- Coordinates: 53°55′38″N 122°46′02″W﻿ / ﻿53.9273°N 122.7671°W
- Carries: 2 lanes of Cameron Street
- Crosses: Nechako River
- Locale: Prince George, British Columbia
- Maintained by: City of Prince George

Characteristics
- Design: Continuous steel girder
- Total length: 208 metres (682 ft)

History
- Opened: August 24, 2009

Location
- Interactive map of Cameron Street Bridge

= Cameron Street Bridge =

The Cameron Street Bridge is a two-lane, 208 metre (682 feet) long continuous steel girder bridge in Prince George, British Columbia. It crosses the Nechako River, connecting the city's downtown on the river's southern side, to the Hart, a residential area on the north side of the river. Construction of the bridge began in May 2008, and the bridge was completed and opened to traffic on August 24, 2009.

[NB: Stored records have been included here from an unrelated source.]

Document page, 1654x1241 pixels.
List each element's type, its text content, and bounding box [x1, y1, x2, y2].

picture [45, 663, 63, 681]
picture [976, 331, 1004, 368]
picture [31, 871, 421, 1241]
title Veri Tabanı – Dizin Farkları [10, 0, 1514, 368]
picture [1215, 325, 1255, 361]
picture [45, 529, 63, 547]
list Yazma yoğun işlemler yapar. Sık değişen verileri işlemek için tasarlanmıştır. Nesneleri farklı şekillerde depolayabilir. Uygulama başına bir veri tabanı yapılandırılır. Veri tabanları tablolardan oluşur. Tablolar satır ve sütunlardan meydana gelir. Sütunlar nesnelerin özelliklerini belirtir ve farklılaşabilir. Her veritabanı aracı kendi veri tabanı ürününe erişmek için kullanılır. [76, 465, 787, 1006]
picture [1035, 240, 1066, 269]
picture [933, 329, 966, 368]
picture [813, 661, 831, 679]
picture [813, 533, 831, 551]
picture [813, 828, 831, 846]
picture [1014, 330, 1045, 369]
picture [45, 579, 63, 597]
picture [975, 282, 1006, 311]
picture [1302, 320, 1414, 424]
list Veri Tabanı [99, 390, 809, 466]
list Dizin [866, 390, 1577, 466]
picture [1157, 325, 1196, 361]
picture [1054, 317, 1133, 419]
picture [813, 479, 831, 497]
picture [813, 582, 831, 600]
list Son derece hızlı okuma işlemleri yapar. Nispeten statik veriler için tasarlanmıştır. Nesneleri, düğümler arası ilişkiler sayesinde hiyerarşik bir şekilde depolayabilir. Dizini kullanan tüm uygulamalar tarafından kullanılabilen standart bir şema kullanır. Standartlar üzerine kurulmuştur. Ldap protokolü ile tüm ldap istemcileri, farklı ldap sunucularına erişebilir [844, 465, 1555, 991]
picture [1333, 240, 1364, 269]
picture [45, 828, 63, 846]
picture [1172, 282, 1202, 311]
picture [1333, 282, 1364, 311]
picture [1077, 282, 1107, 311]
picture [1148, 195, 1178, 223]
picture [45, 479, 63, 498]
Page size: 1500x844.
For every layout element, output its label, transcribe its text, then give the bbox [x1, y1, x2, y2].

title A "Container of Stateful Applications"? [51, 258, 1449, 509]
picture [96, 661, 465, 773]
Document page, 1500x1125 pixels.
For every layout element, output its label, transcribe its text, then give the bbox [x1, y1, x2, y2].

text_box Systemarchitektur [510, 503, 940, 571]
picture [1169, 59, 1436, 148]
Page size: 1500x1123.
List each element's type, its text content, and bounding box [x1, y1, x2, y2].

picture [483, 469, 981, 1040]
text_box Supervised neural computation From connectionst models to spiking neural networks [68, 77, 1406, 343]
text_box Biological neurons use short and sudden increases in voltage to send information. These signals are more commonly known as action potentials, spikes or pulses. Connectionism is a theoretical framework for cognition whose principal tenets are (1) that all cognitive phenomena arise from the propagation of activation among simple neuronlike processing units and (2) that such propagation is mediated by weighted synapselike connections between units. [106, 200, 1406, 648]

The distinctive Howe truss design of the old bridge (since demolished) made it a city landmark.

The current bridge is actually the third bridge in the city carrying Cameron Street over the Nechako River. The original Cameron Street Bridge was built in 1916, but it was destroyed six years later due to an ice jam on the Nechako River.

The second Cameron Street Bridge, a single-lane wooden Howe truss bridge, was built in 1931. Traffic was directed over the single-lane structure by means of traffic signals located at both ends of the bridge. The second bridge was closed in September 2005 due to structural problems. Due to the bridge's unique design, various ideas about saving the structure were considered (such as conversion to a pedestrian-only bridge). Eventually, the decision was made to demolish the old bridge and replace it with the current modern structure. However, the city decided to preserve the bridge's history by building a replica Howe truss bridge (with informative signage) carrying foot traffic nearby in Cottonwood Island Park.